Dataset entries

Start of Block

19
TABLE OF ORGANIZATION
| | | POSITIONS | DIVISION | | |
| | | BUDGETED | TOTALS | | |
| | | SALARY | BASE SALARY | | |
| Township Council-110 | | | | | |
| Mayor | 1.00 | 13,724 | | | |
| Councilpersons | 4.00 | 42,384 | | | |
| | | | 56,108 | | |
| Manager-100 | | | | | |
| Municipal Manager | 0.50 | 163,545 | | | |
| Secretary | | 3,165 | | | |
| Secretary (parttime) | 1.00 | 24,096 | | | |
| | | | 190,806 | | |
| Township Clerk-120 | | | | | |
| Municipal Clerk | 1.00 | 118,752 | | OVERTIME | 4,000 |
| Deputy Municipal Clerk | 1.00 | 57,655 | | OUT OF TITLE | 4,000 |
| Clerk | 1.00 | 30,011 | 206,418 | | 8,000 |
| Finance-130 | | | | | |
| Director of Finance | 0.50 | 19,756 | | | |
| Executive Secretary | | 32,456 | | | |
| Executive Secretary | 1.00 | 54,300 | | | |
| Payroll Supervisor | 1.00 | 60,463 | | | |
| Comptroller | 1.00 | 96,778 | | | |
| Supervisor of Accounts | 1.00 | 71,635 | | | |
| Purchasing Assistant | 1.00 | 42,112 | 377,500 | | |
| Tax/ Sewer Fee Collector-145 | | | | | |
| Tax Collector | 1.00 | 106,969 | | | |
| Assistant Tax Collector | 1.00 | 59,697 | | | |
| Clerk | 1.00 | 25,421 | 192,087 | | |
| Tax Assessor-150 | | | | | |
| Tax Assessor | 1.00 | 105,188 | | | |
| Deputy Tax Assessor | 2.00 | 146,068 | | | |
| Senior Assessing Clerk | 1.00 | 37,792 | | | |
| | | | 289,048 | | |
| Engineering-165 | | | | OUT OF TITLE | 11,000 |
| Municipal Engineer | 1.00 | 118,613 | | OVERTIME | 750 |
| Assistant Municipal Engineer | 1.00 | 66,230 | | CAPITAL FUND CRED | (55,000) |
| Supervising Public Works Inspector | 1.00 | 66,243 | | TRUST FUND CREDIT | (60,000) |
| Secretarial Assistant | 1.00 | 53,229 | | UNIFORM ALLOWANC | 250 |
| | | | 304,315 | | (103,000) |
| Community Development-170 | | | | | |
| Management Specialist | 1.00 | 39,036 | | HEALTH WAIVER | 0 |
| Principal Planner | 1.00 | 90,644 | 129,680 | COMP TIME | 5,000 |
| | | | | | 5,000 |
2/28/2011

End of Block
Start of Block

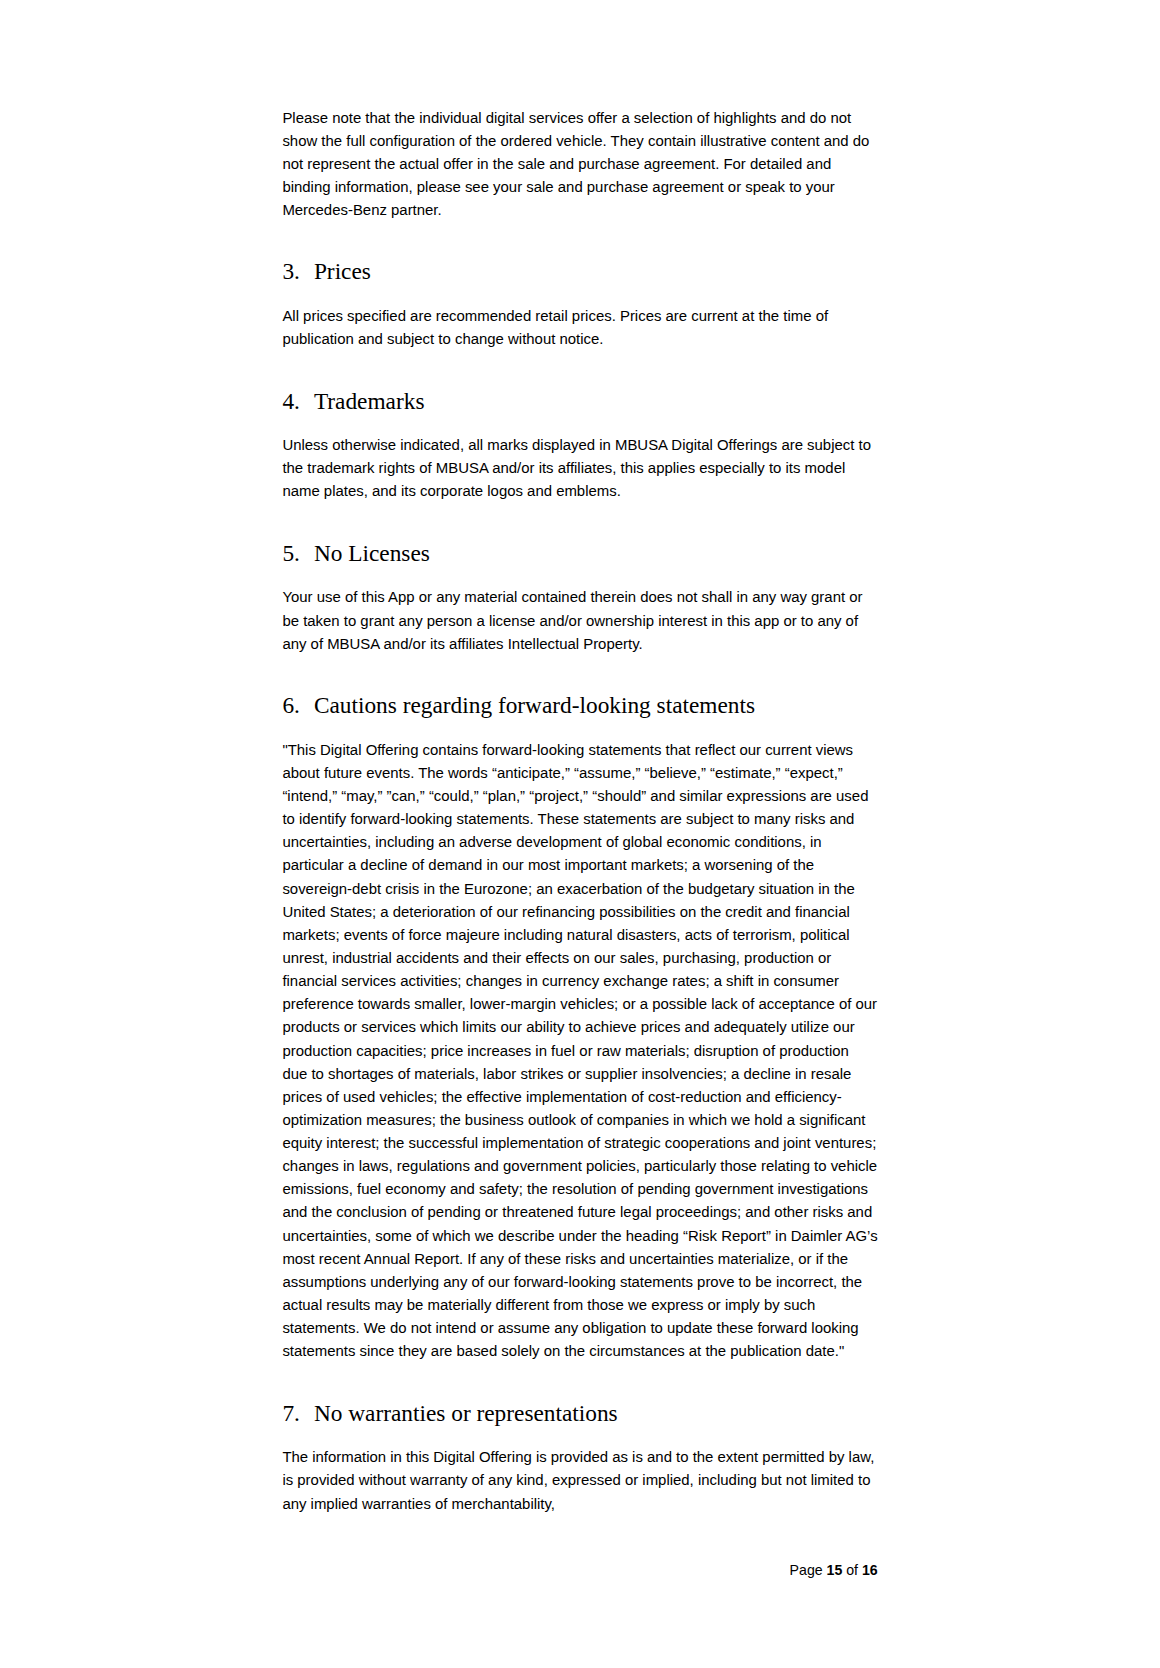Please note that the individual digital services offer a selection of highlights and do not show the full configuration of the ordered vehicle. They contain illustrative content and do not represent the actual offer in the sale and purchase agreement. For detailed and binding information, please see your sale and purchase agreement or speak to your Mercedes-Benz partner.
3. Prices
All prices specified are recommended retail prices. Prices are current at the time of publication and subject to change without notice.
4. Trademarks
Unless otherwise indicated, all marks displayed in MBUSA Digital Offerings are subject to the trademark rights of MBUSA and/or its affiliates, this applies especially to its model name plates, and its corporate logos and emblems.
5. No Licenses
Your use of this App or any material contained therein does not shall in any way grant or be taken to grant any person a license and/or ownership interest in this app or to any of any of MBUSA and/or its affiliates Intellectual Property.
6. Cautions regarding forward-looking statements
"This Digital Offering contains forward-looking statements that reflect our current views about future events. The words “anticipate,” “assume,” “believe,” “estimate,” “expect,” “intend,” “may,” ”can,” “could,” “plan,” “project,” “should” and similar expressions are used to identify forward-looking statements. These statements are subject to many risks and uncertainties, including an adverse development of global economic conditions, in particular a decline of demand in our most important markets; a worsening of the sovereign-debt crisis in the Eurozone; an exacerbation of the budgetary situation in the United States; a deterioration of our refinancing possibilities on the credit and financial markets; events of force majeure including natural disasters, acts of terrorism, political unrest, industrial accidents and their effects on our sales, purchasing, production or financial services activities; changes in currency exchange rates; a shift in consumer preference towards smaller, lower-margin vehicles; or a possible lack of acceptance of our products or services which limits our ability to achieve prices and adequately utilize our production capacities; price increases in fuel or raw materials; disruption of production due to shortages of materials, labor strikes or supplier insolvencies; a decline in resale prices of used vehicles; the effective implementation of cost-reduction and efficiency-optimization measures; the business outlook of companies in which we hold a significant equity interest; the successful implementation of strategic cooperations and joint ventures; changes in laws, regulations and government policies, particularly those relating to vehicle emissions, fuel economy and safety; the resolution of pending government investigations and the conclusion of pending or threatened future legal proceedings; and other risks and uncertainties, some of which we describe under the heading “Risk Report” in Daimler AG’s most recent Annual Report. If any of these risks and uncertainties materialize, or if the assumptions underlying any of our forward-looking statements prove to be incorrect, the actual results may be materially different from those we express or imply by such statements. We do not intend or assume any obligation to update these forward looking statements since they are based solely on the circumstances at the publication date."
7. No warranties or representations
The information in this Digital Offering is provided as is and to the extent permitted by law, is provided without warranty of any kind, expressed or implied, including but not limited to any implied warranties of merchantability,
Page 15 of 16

End of Block

Pull out all lines in the data above that include "Collector".

| Tax/ Sewer Fee Collector-145 | | | | | |
| Tax Collector | 1.00 | 106,969 | | | |
| Assistant Tax Collector | 1.00 | 59,697 | | | |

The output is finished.